### WORK TO COMPLETE
Every record needs to be restated word for word.

RECORDS SHOWN Start Marker

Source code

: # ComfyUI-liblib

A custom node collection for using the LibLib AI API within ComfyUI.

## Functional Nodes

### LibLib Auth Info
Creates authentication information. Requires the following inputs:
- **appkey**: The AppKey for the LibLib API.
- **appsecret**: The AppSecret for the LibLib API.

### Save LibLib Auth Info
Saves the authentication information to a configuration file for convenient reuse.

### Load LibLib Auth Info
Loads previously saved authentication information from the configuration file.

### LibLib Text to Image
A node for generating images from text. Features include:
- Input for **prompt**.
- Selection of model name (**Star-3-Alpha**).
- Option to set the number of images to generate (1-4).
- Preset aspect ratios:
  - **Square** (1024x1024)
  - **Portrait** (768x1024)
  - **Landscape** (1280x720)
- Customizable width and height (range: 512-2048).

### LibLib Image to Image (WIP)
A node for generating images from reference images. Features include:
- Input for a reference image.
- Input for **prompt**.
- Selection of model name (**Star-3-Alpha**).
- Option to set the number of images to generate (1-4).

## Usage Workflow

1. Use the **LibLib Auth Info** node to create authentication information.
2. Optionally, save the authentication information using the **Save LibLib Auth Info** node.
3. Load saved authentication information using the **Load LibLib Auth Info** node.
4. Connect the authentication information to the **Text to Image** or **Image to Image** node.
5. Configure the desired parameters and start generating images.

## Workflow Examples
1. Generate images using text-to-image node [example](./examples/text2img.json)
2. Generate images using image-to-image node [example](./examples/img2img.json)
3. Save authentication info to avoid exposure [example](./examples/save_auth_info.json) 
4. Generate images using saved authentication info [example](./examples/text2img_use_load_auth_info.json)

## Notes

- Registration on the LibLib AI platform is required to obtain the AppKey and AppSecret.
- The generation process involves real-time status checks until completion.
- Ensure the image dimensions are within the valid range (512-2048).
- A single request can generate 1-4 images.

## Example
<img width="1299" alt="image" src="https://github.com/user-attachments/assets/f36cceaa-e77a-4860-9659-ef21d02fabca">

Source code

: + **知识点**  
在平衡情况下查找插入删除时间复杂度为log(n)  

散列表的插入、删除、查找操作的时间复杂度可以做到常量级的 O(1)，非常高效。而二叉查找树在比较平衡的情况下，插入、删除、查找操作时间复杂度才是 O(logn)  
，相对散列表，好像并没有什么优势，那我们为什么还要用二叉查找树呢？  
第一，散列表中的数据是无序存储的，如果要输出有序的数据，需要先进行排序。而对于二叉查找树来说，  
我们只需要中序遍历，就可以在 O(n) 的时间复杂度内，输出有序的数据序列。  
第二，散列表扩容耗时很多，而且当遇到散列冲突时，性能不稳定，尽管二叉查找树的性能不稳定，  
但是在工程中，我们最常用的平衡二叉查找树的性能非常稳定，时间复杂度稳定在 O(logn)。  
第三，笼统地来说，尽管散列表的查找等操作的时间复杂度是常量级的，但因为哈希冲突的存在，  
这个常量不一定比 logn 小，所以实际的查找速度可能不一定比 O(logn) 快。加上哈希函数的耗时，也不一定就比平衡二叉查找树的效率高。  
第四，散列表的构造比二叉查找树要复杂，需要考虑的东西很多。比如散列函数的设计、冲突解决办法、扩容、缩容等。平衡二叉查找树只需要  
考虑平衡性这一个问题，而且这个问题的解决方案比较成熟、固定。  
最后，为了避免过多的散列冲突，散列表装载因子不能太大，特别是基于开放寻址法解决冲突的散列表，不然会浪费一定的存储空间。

RECORDS SHOWN End Marker

### ANSWER SECTION
Source code

: # ComfyUI-liblib

A custom node collection for using the LibLib AI API within ComfyUI.

## Functional Nodes

### LibLib Auth Info
Creates authentication information. Requires the following inputs:
- **appkey**: The AppKey for the LibLib API.
- **appsecret**: The AppSecret for the LibLib API.

### Save LibLib Auth Info
Saves the authentication information to a configuration file for convenient reuse.

### Load LibLib Auth Info
Loads previously saved authentication information from the configuration file.

### LibLib Text to Image
A node for generating images from text. Features include:
- Input for **prompt**.
- Selection of model name (**Star-3-Alpha**).
- Option to set the number of images to generate (1-4).
- Preset aspect ratios:
  - **Square** (1024x1024)
  - **Portrait** (768x1024)
  - **Landscape** (1280x720)
- Customizable width and height (range: 512-2048).

### LibLib Image to Image (WIP)
A node for generating images from reference images. Features include:
- Input for a reference image.
- Input for **prompt**.
- Selection of model name (**Star-3-Alpha**).
- Option to set the number of images to generate (1-4).

## Usage Workflow

1. Use the **LibLib Auth Info** node to create authentication information.
2. Optionally, save the authentication information using the **Save LibLib Auth Info** node.
3. Load saved authentication information using the **Load LibLib Auth Info** node.
4. Connect the authentication information to the **Text to Image** or **Image to Image** node.
5. Configure the desired parameters and start generating images.

## Workflow Examples
1. Generate images using text-to-image node [example](./examples/text2img.json)
2. Generate images using image-to-image node [example](./examples/img2img.json)
3. Save authentication info to avoid exposure [example](./examples/save_auth_info.json) 
4. Generate images using saved authentication info [example](./examples/text2img_use_load_auth_info.json)

## Notes

- Registration on the LibLib AI platform is required to obtain the AppKey and AppSecret.
- The generation process involves real-time status checks until completion.
- Ensure the image dimensions are within the valid range (512-2048).
- A single request can generate 1-4 images.

## Example
<img width="1299" alt="image" src="https://github.com/user-attachments/assets/f36cceaa-e77a-4860-9659-ef21d02fabca">

Source code

: + **知识点**  
在平衡情况下查找插入删除时间复杂度为log(n)  

散列表的插入、删除、查找操作的时间复杂度可以做到常量级的 O(1)，非常高效。而二叉查找树在比较平衡的情况下，插入、删除、查找操作时间复杂度才是 O(logn)  
，相对散列表，好像并没有什么优势，那我们为什么还要用二叉查找树呢？  
第一，散列表中的数据是无序存储的，如果要输出有序的数据，需要先进行排序。而对于二叉查找树来说，  
我们只需要中序遍历，就可以在 O(n) 的时间复杂度内，输出有序的数据序列。  
第二，散列表扩容耗时很多，而且当遇到散列冲突时，性能不稳定，尽管二叉查找树的性能不稳定，  
但是在工程中，我们最常用的平衡二叉查找树的性能非常稳定，时间复杂度稳定在 O(logn)。  
第三，笼统地来说，尽管散列表的查找等操作的时间复杂度是常量级的，但因为哈希冲突的存在，  
这个常量不一定比 logn 小，所以实际的查找速度可能不一定比 O(logn) 快。加上哈希函数的耗时，也不一定就比平衡二叉查找树的效率高。  
第四，散列表的构造比二叉查找树要复杂，需要考虑的东西很多。比如散列函数的设计、冲突解决办法、扩容、缩容等。平衡二叉查找树只需要  
考虑平衡性这一个问题，而且这个问题的解决方案比较成熟、固定。  
最后，为了避免过多的散列冲突，散列表装载因子不能太大，特别是基于开放寻址法解决冲突的散列表，不然会浪费一定的存储空间。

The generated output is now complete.